--- START ---

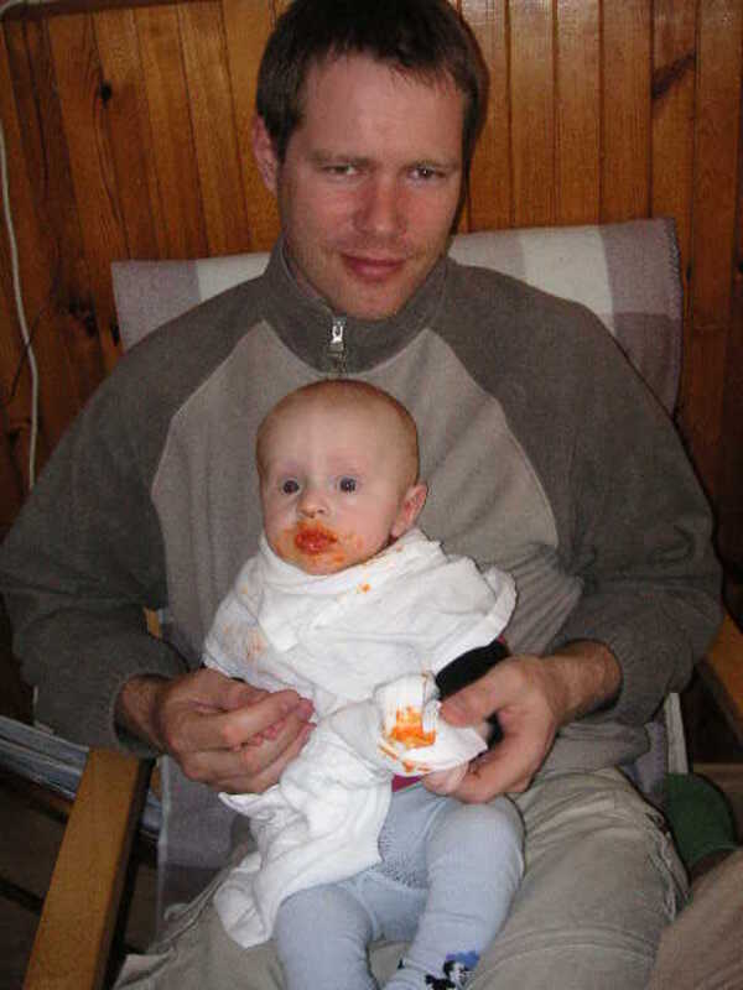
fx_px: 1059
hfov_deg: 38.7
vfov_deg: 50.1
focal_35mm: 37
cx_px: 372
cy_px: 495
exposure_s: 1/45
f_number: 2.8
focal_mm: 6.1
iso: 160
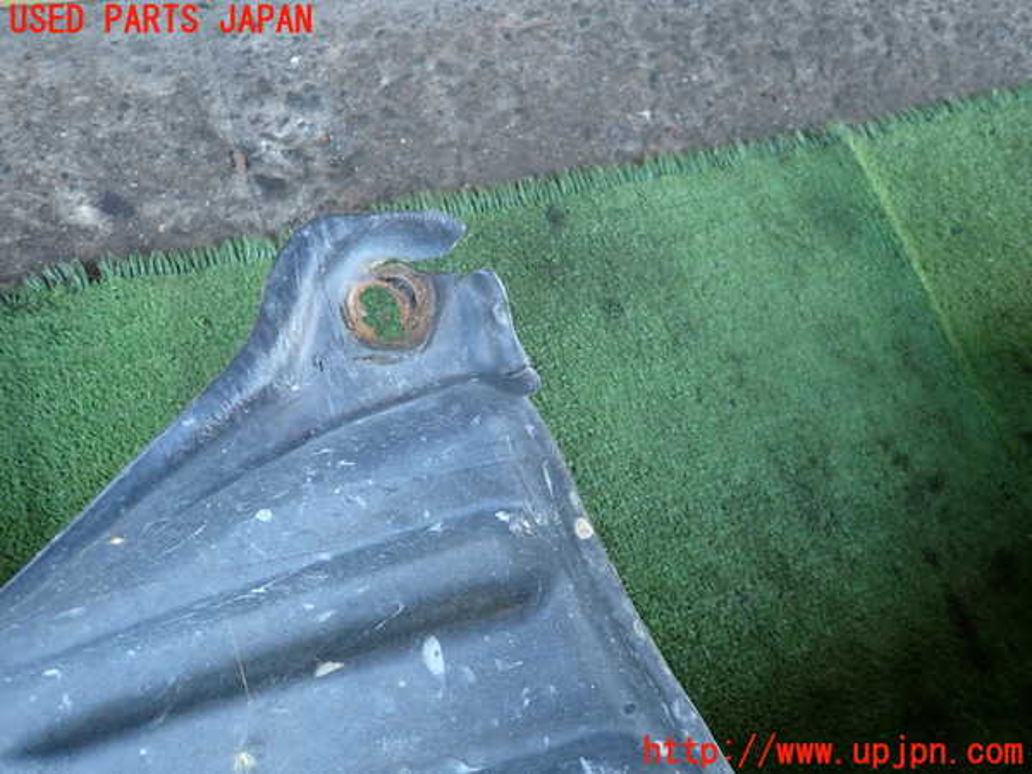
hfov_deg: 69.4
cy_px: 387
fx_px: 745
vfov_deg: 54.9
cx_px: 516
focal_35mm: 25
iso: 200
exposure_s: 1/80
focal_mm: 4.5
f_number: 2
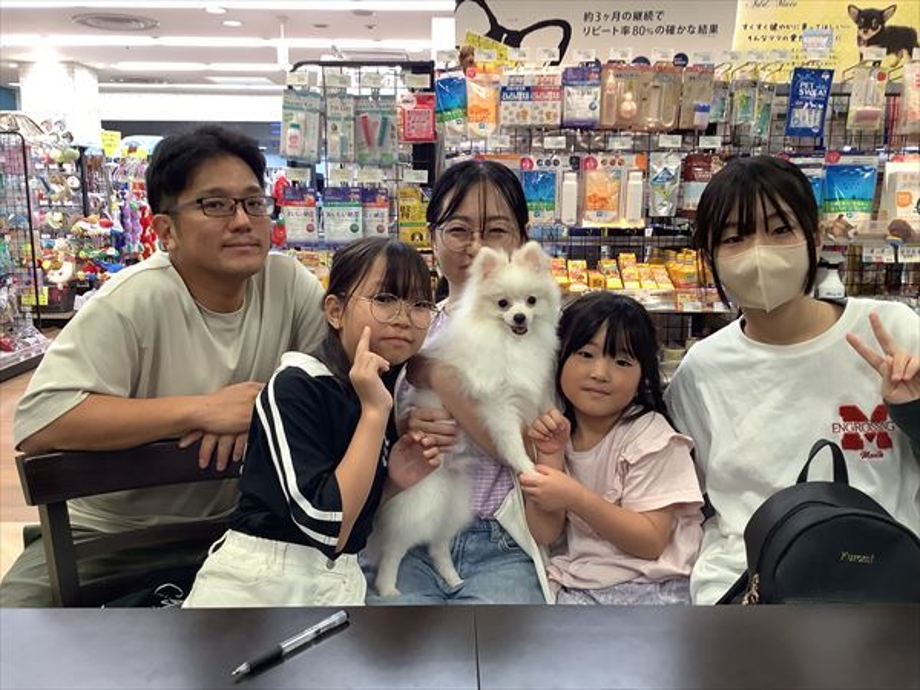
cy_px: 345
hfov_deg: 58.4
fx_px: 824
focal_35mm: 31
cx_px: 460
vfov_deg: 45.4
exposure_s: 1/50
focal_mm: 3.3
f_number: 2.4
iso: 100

--- END ---
--- START ---

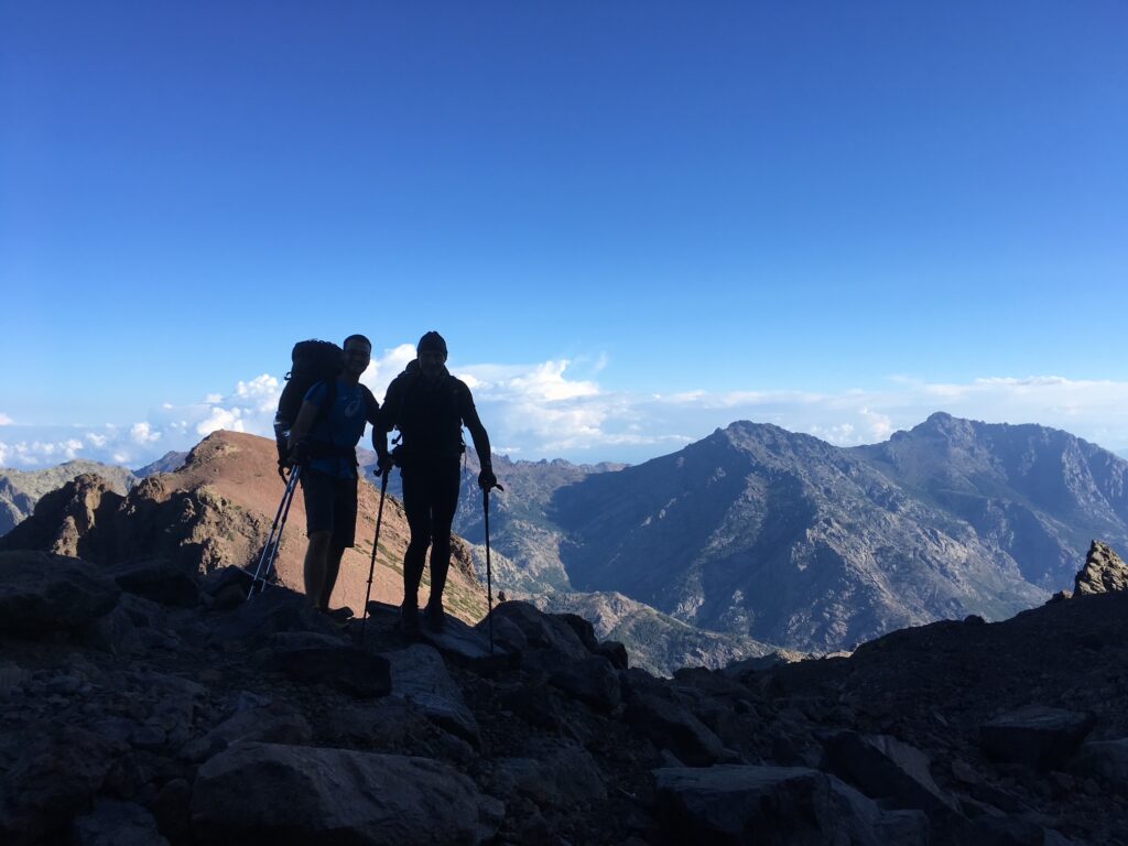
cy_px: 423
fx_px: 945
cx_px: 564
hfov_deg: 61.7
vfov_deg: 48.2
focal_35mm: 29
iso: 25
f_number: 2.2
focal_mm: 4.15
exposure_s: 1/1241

--- END ---
--- START ---

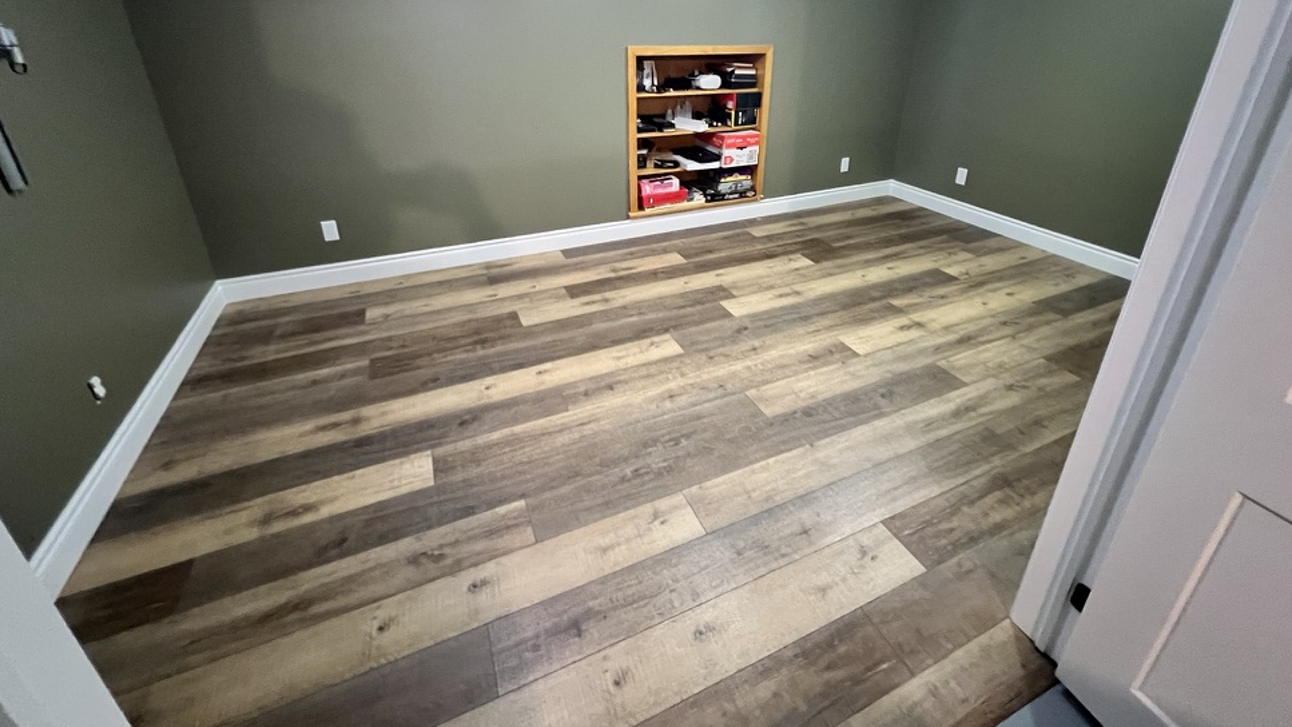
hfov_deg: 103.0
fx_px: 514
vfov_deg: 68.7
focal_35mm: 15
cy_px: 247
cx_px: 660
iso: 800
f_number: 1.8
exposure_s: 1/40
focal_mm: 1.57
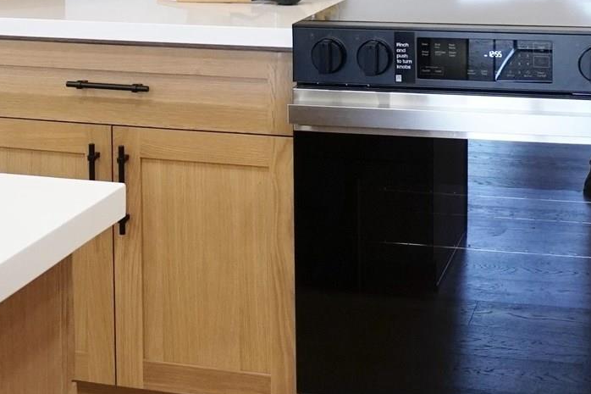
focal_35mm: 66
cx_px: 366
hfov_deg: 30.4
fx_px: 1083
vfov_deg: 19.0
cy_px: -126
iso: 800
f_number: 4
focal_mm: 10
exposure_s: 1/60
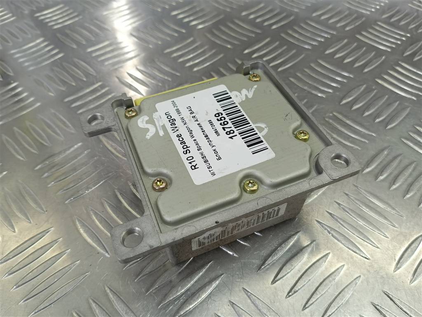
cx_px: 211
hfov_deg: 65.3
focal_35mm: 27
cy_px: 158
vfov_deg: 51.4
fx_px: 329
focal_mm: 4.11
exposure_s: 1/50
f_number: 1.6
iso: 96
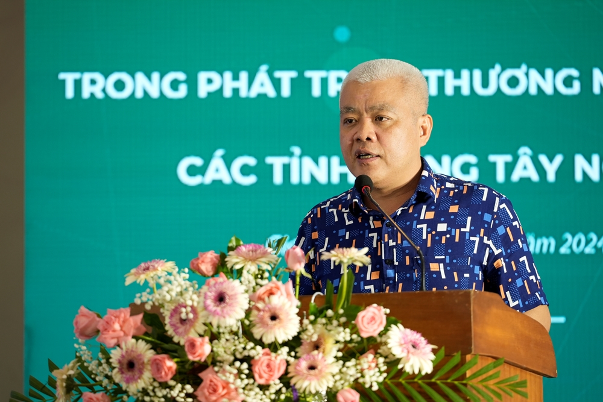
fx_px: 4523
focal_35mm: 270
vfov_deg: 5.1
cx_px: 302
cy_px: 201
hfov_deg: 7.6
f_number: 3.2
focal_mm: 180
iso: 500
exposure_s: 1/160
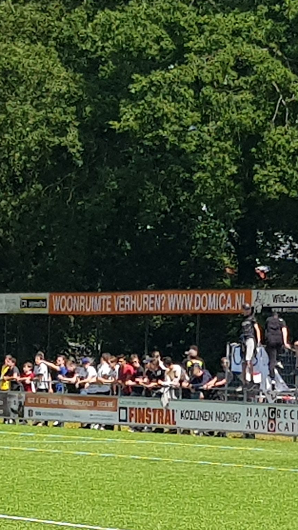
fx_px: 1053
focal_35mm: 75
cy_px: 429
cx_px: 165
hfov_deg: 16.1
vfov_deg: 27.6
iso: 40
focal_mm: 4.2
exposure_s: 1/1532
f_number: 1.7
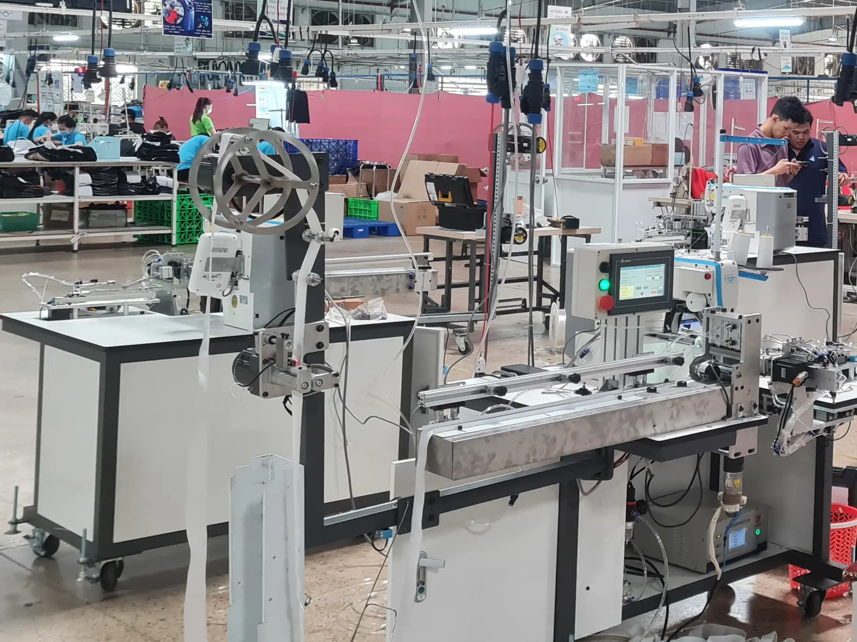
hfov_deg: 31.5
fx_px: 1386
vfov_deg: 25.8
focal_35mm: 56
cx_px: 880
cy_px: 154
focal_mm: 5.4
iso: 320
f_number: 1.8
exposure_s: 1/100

--- END ---

◆ Task details ◆
The lines above starting at the one that holds "focal_35mm: 270" and ending at the one that holds "exposure_s: 1/100" are to be written out exactly, ends included, and no pictures are to be copied.

◆ Solution for this exercise ◆
focal_35mm: 270
vfov_deg: 5.1
cx_px: 302
cy_px: 201
hfov_deg: 7.6
f_number: 3.2
focal_mm: 180
iso: 500
exposure_s: 1/160
fx_px: 1053
focal_35mm: 75
cy_px: 429
cx_px: 165
hfov_deg: 16.1
vfov_deg: 27.6
iso: 40
focal_mm: 4.2
exposure_s: 1/1532
f_number: 1.7
hfov_deg: 31.5
fx_px: 1386
vfov_deg: 25.8
focal_35mm: 56
cx_px: 880
cy_px: 154
focal_mm: 5.4
iso: 320
f_number: 1.8
exposure_s: 1/100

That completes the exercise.